Iranian lawyer Nasrin Sotoudeh smiles at her home in Tehran, Sept. 18, 2013, after being freed following three years in prison.
Nasrun Sotonde

Judiciary Chief Ebrahim Raisi remarked furloughs would continue should prisoners not pose a threat to society. Remaining in prison are hundreds of people, identified as political prisoners whose status the authorities consider "national security" risks. The suspicion abroad is that by leaving political prisoners to languish in a prison considered to be a hot spot for the spread of the COVID threat, these prisoners are deliberately being left in the hope they will become infected; an extrajudicial punishment.

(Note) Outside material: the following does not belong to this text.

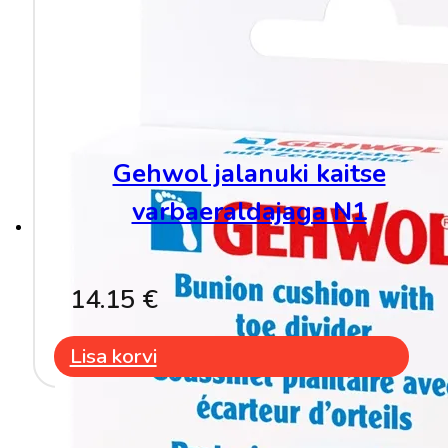
Gehwol jalanuki kaitse
varbaeraldajaga N1
14.15
€
Lisa korvi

Judiciary  Chief Raisi is the same official responsible for serving on the death commissions in 1988 when five thousand political prisoners were sentenced to death by firing squad or hanging. He now oversees Iran's investigation into the bombing of Flight752. On being sworn in as Judiciary Chief a year ago, the man seen as a possible successor to the Supreme Leader Ayatollah Ali Khamenei, issued a 38 year and 148 lashes sentence for Nasrin Sotoudeh.

With her history of severe respiratory conditions, as well as a blood clot in her lungs, Narges Mohammadi is serving a 16-year sentence. She is currently suffering from "a severe cough, sore throat, and chest pain", according to her mother. She has been brutally beaten and transferred to a more dangerous facility as punishment for staging hunger strikes and sit-ins in solidarity with other prisoners and victims of the November crackdown.